** Opening DATASET block **

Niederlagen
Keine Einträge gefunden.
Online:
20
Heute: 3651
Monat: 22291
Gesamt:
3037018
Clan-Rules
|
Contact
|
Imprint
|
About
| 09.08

** Closing DATASET block **
** Opening DATASET block **

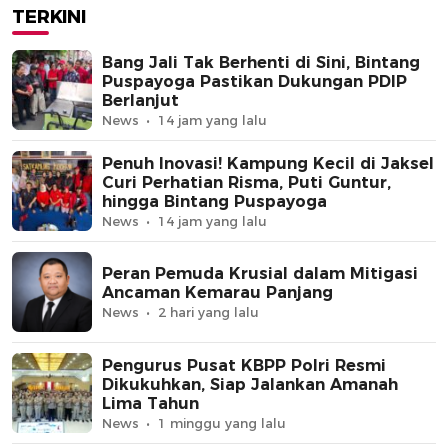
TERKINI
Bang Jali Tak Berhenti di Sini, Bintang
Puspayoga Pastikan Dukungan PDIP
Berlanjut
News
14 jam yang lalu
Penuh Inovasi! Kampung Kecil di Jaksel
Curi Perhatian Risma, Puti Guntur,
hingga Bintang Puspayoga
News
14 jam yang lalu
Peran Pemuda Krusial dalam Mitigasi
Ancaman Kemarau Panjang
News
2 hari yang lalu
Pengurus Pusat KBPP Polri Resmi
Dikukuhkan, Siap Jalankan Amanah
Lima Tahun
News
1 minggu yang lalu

** Closing DATASET block **
** Opening DATASET block **

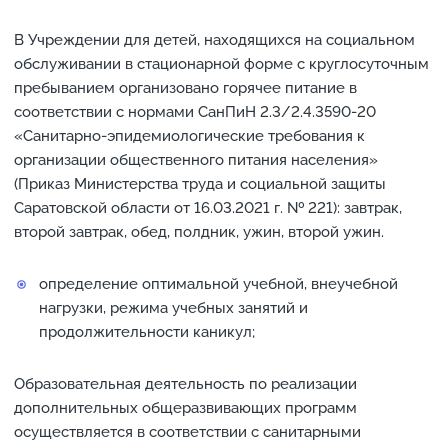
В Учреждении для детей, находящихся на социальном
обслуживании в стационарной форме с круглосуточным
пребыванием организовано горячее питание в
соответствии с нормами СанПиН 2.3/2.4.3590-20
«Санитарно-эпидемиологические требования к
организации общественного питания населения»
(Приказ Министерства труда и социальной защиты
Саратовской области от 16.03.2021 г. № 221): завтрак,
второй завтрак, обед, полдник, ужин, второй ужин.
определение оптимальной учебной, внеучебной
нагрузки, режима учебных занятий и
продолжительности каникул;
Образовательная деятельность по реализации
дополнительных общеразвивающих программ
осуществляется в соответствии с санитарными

** Closing DATASET block **

* **REQUIRED WORK**
Throughout the data above, find each line that includes the string "соответствии"; state only how many there are.

* **RESULT OF THIS EXERCISE**
2